On Sun, 24 Mar 2024, William Unruh wrote:

> On 2024-03-23, D <nospam@example.net> wrote:
>>
>>
>> On Sat, 23 Mar 2024, William Unruh wrote:
>>
>>> On 2024-03-23, D <nospam@example.net> wrote:
>>>>
>>>>
>>>> On Fri, 22 Mar 2024, Stefan Claas wrote:
>>>>
>>>>> D wrote:
>>>>>
>>>>>>
>>>>>>
>>>>>> On Thu, 21 Mar 2024, Stefan Claas wrote:
>>>>>>
>>>>>>> William Unruh wrote:
>>>>>>>
>>>>>>>> Of course the problem with rolling your own is that 99% of the
>>>>>>>> computer user have vey little idea about cryptography or about
>>>>>>>> "rolling you r own" "Use PGP" is of very little help since it needs
>>>>>>>> to be made automatic and needs to have a "phonebook" containing
>>>>>>>> people you might want to communicate with and their public keys.
>>>>>>>> Plus you have to make sure to keep your own private keys secret.
>>>>>>>> There are so many ways of messing up and making the system
>>>>>>>> insecure, depite using the best tools. That is of course what
>>>>>>>> companies presumably like Tutanota provide. Unfortunaely with a
>>>>>>>> huge potential security hole. The balance between security and
>>>>>>>> ease of use (both of which are crucial) is delicate. Oepn source
>>>>>>>> is a bare minimum ( so you can check up on their claims, or at
>>>>>>>> least have others check up on their claims). Also you have to make
>>>>>>>> sure that the people you communicate with also have the software,
>>>>>>>> and use it. encrytion is useless if your recipient replies to
>>>>>>>> your missive by quoting it all in cleartext and then adding their
>>>>>>>> own reply.
>>>>>>>
>>>>>>> There is Mailvelope for Gmail and others, which is a browser based
>>>>>>> plug-in and it has it's own key server. This should simplify the
>>>>>>> process of using PGP for encrypted email and you don't have to
>>>>>>> sign-up for tuta, proton.me etc.
>>>>>>>
>>>>>>> https://mailvelope.com/
>>>>>>
>>>>>> Doesn't that just trade tuta for mailvelope.com?
>>>>>
>>>>> Well, I would say no. People can keep their email account and do
>>>>> not need to switch to tuta.com, for encrypted email. Mailvelope
>>>>> is also older than tuta.com
>>>>>
>>>>>
>>>> Sorry, what I meant is that does this not mean that someone could break
>>>> into mailvelop and send malicious updates to people who have the mailvelop
>>>> plugin?
>>>
>>> It is opensource, which is a plus. It is javascript, which I suspect is
>>> a minus (I am not at all sure how safe Javascript is). It is a plugin
>>> into browsers (chrome or firefox), which again is a minus (how much does
>>> it depend on the the security of the whole browser?)
>>>
>>> mailvelope runs on your own machine and encrypts (using a javascript
>>> version of OpenPGP) on you own machine. So the breaking would have to
>>> occur on your own machine. Not sure what you mean by "malicious
>>> updates". Updates of what? mailvelope? I think you would have to
>>> initiate the download and the installation. I presume it does not
>>> initiate and install its own updates.
>>>
>>
>> Ahh... thank you that sheds more light on it, and yes, that's what I had
>> in mind, if mailvelop "pesters" people to upgrade, or even worse,
>> automatically upgrade.
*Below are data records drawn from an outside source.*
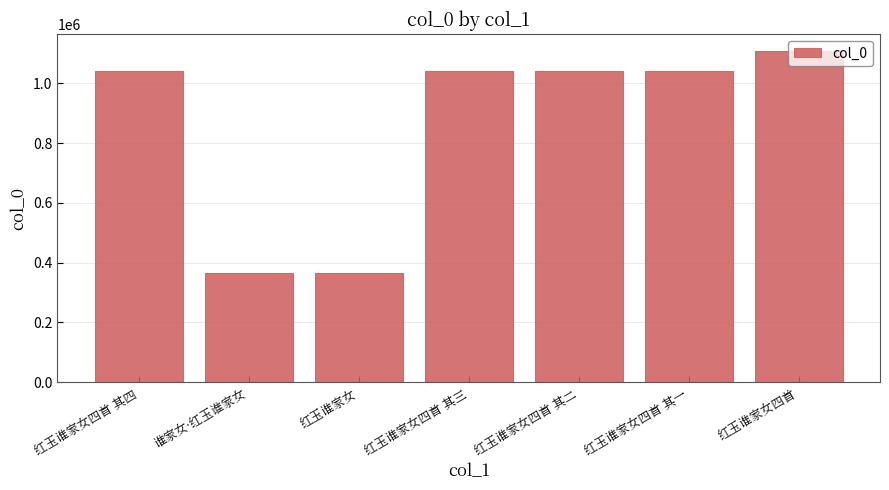

What position from the left is 红玉谁家女四首?

7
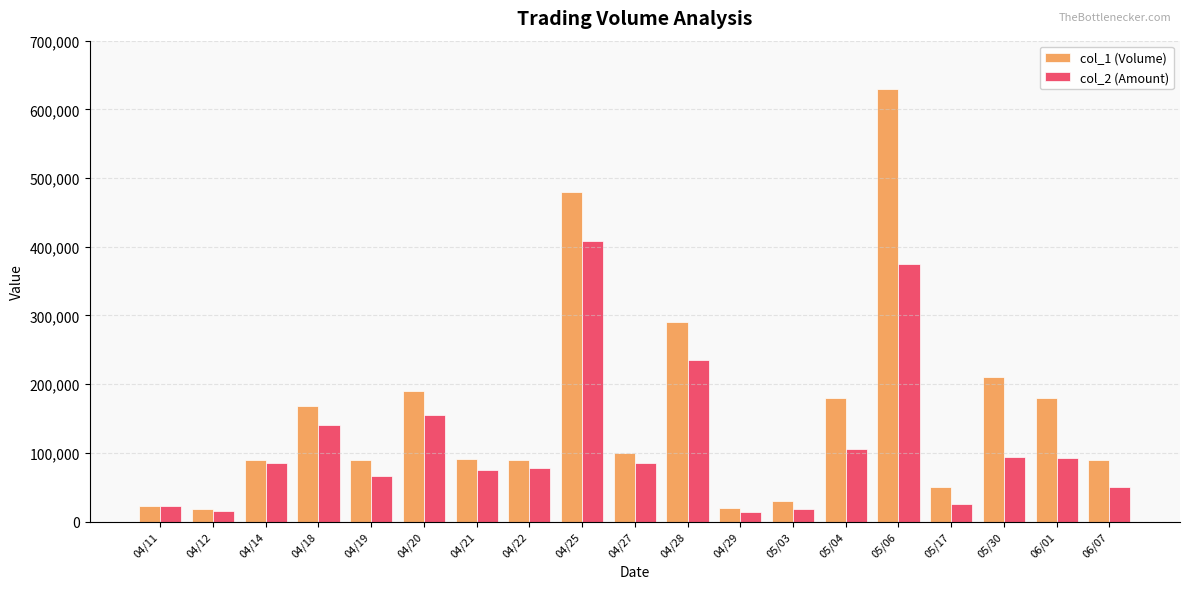

What is the difference between the col_2 (Amount) values at 04/28 and 04/18?

94340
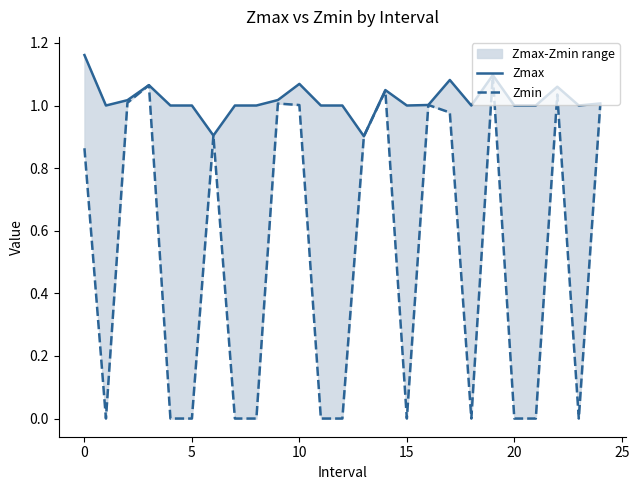

Is it true that Zmin equals 1.3 at 0?

False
That would be an enormous risk in case they are
>> broken into.
>
> Well, if they find a security bug, pestering them to upgrade is what
> they should do. One would hope that if they were broken into, and a
> security flaw introduced and then the cracker sent out requests to
> upgrade, that they would quickly notice and take down the bad version.
> The same is true of the kernel, which would be evenmore of a security
> threat.
>

Then there's not much of a difference. I would think that the kernel
project has more eyes on it than mailvelop. It could also be the
government who probably could throw the entire mailvelop team into prison.